In another article in this blog I have referred to the difficulties hindered by innovative researchers, as Barbara McClintock or Lynn Margulis (two women, and this is perhaps not casual), to see their ideas generally accepted. But it is also true that Kunt warned that “a paradigm can not fall if there is not a new one to replace it, because this would be to reject the science itself” and, whereas some attempts have been made to build an alternative paradigm to the neodarwinism (see Jablonka & Lamb Evolution in four dimensions), the work is far from finished. Next years, the use of CRISPRs and other techniques that allow to explore genomes in a fast and cheap way, and also to manipulate them easily, will permit a great knowledge increase. Meanwhile, the priests claiming against heretics rear the partially ruined walls might better come to the open field and consider if it is the time to widen the frame: we will continue to be darwinists (and not post-darwinists), but what by 1940 was neo- now is becoming paleo-.

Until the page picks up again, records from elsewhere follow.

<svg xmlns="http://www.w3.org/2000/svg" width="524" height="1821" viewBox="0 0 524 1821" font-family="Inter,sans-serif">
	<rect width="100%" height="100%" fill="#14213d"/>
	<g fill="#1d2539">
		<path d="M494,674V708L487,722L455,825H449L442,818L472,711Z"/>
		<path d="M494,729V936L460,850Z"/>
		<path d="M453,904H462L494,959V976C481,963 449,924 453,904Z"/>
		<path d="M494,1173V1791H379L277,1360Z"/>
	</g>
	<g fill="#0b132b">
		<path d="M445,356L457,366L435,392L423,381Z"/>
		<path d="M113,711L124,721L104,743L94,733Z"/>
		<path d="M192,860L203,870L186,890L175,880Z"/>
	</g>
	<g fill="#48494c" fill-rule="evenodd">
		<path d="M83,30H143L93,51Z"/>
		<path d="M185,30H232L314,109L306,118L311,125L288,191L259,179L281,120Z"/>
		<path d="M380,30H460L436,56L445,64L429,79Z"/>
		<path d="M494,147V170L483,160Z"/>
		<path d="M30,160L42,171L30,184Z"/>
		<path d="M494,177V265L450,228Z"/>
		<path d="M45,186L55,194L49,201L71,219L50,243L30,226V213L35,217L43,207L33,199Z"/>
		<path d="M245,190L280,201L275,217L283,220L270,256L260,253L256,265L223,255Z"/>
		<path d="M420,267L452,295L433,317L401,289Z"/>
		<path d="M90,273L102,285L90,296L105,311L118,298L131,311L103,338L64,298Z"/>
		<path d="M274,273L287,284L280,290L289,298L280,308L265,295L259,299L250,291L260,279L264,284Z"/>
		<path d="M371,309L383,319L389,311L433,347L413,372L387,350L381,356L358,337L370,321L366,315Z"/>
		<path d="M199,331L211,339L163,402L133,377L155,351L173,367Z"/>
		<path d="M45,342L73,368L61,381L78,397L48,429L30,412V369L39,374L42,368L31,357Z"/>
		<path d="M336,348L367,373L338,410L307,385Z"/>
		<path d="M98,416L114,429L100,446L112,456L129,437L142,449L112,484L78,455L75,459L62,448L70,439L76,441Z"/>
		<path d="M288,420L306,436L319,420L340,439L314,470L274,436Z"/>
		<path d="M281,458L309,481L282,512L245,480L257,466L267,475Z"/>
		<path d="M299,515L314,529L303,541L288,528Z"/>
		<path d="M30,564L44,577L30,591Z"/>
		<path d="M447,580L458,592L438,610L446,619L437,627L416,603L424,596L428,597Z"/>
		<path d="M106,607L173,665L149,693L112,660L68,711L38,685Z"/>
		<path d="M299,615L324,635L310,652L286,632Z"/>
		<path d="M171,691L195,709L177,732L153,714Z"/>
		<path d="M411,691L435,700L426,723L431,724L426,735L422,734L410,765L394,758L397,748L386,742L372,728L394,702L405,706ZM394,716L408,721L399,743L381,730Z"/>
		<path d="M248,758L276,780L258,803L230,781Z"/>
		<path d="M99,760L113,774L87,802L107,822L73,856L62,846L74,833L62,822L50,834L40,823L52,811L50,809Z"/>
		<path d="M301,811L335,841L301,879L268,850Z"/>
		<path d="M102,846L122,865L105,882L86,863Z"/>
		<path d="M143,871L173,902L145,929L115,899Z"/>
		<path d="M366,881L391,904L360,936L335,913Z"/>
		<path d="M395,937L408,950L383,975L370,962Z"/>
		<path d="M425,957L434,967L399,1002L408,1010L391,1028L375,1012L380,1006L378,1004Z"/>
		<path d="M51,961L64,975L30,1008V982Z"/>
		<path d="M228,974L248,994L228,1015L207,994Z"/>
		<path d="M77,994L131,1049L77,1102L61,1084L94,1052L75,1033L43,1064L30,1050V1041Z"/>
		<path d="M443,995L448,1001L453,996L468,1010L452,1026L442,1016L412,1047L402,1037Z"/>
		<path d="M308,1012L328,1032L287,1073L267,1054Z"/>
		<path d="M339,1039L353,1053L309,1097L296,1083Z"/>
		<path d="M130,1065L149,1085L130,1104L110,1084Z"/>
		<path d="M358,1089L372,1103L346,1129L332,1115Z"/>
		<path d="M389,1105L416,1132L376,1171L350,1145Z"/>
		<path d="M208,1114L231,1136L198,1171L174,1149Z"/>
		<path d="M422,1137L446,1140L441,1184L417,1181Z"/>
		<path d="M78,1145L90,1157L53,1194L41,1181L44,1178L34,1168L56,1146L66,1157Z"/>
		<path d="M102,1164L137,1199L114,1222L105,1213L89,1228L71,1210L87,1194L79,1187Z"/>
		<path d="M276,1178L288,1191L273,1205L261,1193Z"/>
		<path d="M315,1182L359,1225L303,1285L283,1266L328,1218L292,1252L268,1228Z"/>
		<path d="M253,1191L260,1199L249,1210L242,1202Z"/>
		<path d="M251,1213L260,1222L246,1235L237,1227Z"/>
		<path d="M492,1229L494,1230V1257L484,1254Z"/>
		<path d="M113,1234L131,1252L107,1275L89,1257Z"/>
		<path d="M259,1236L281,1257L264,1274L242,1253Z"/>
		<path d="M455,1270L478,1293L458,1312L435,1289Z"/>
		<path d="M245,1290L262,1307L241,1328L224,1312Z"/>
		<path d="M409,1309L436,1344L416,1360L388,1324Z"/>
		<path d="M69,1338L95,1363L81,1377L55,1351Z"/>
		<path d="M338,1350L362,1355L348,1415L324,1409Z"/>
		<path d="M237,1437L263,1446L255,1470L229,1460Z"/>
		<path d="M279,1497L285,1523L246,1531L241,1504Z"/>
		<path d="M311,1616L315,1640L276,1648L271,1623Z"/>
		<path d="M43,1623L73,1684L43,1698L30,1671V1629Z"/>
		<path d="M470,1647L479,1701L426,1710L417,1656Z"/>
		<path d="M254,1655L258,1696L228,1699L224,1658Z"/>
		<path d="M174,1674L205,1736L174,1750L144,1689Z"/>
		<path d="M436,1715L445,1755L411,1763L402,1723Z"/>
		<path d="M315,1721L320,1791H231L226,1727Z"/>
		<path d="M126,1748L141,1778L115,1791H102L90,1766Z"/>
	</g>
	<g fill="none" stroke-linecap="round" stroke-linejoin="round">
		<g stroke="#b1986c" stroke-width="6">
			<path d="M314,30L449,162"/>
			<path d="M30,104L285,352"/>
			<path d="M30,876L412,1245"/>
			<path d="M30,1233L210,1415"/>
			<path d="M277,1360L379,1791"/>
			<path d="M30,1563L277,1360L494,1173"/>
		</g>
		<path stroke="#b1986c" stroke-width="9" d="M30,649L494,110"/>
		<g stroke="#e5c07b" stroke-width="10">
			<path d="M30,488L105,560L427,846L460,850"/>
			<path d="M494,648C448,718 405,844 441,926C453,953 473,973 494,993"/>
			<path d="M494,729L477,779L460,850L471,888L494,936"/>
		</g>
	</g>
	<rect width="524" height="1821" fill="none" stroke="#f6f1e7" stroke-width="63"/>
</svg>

The neodarwinism (to follow Einstein’s terms) is like a special theory of evolution. It integrated the Darwin’s natural selection theory, the Mendelian theory of inheritance —with mutation as the source of variation— and the statistics approach of population genetics. The new general theory of evolution might relate natural selection (and genetic drift, sexual selection, group selection, etc.) with heredity (with endogenous and exogenous genetic variation), learned heredity of behavior between generations, a solid evo-devo theory, phylogenetic reconstructions on the basis of molecular techniques, population genetics and the consideration of an ecological framework that not only filters changes but also induces more or less fast change rates, and that is in part built during the evolutionary process.
Furthermore, the general theory of evolution might include culture as an evolutionary product in a number of species. Perhaps we could use a word like dictiodarwinism, from the Greek δίκτυο that means ‘network’, because the genome-epigenome, the proteome, the social groups, the ecosystems, the languagues, etc… all work as networks). But more than a name, the general theory requires a mathematical formulation similar to what Fischer-Haldane and Sewall Wright made for neodarwinism. It is not easy.
Finally, the mechanisms of cultural evolution are not based on reproduction and heredity with variation and selection, but in imitation, plagiarism, learning, use and modifications of languages and tools… and the choice of what endures depends not only on fitness but on economic and social relations of power, on history and random. Furthermore, the evolution has produced culture and culture in turn influences biological evolution. Even, as in domestication and genetic engineering, culture can drives biological evolution and, in fact, will do this more and more. And here there is not just darwinism but not necessarily well intentioned intelligent design, and perhaps not as intelligent as it could be wished.